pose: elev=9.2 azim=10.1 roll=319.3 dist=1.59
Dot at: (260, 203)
-----
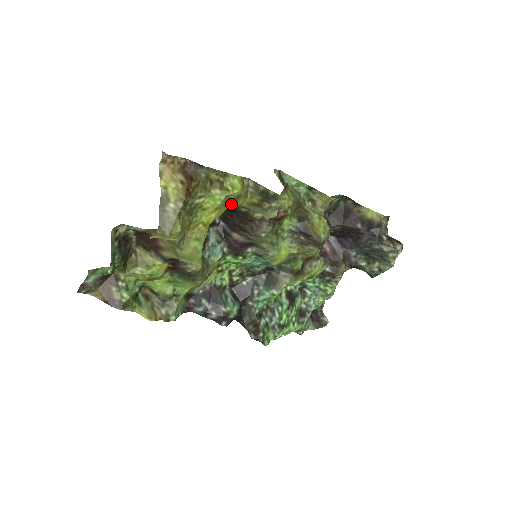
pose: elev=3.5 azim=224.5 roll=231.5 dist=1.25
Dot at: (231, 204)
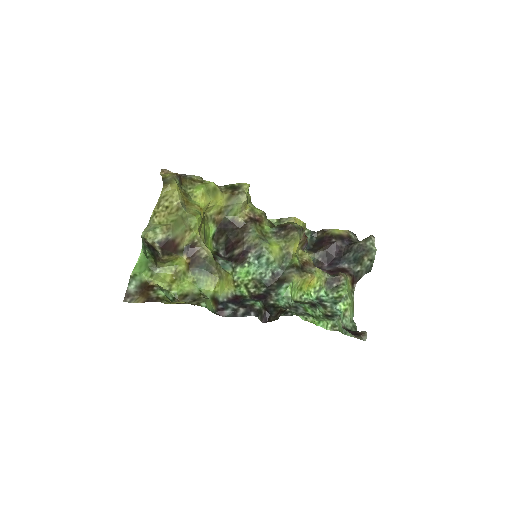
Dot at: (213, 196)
-----
Task statement
Pull out every line of the data above that contains the string "azim", matching case exactly.

Answer to this task
pose: elev=9.2 azim=10.1 roll=319.3 dist=1.59
pose: elev=3.5 azim=224.5 roll=231.5 dist=1.25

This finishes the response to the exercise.